(Stored items)
* * * * * * * * *

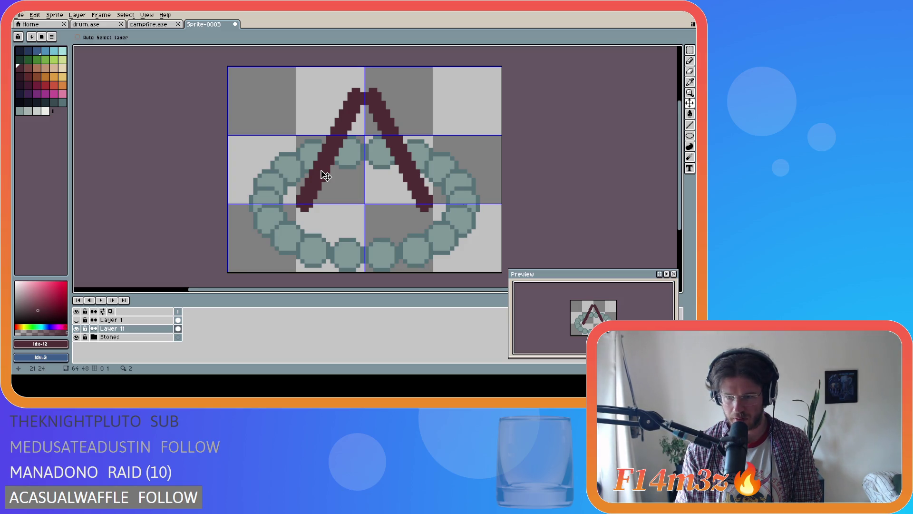
drag(318, 192, 317, 193)
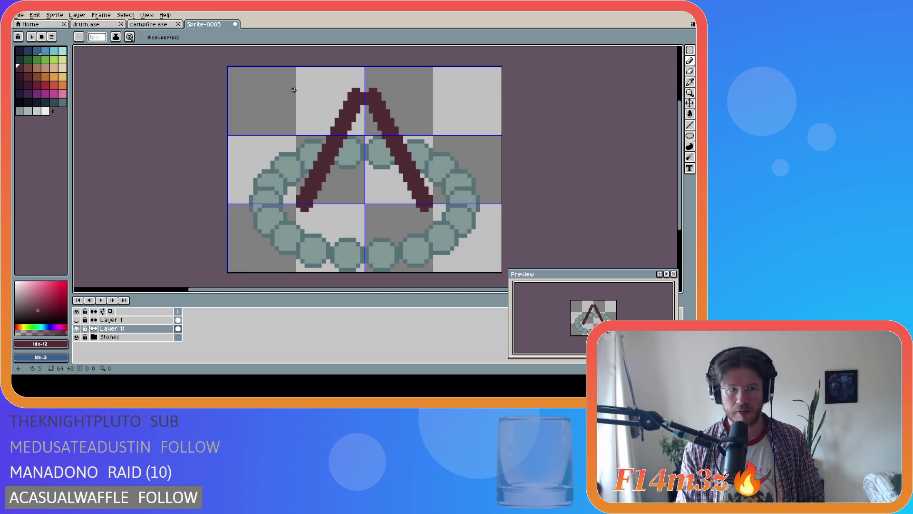
Raise the pencil to 4px and paint over the gap at the A's peak
key(plus)
key(plus)
key(plus)
click(366, 97)
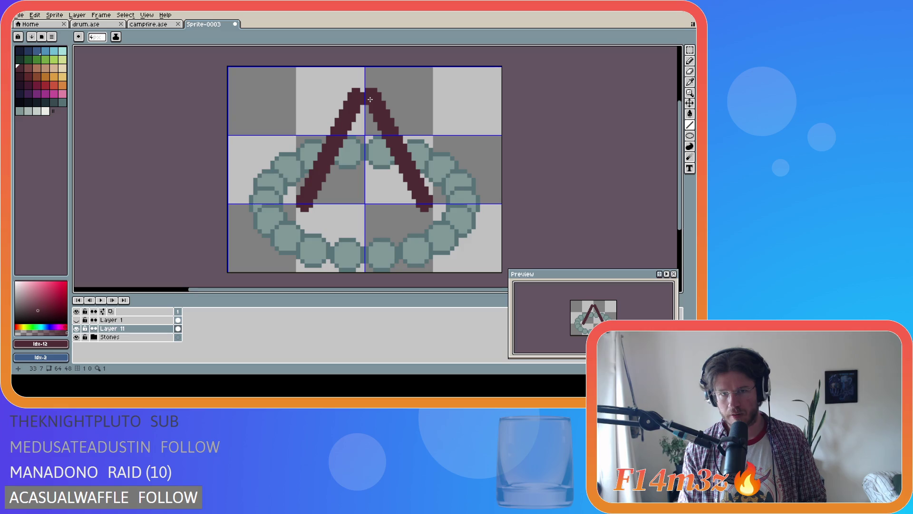
mouse_move(374, 101)
mouse_down()
mouse_move(386, 198)
mouse_move(404, 220)
mouse_move(496, 188)
mouse_up()
key(ctrl+z)
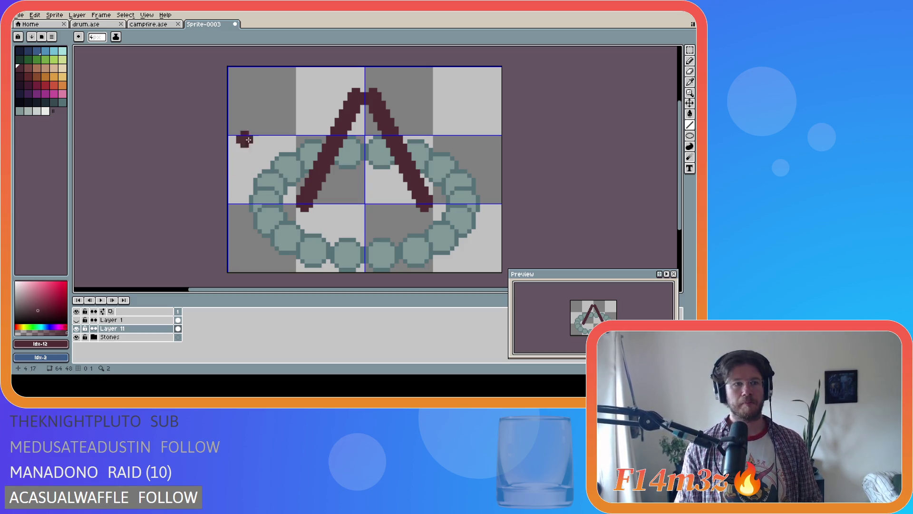
Add a new layer above Layer 1 and draw a light teal ellipse inside the stone ring
click(141, 321)
key(shift+n)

* * * * * * * * *

Task details
Your answer must consist solely of the lines from the one containing "Add a new layer" through the last line of the entries, reproduced exactly.

Answer to this problem
Add a new layer above Layer 1 and draw a light teal ellipse inside the stone ring
click(141, 321)
key(shift+n)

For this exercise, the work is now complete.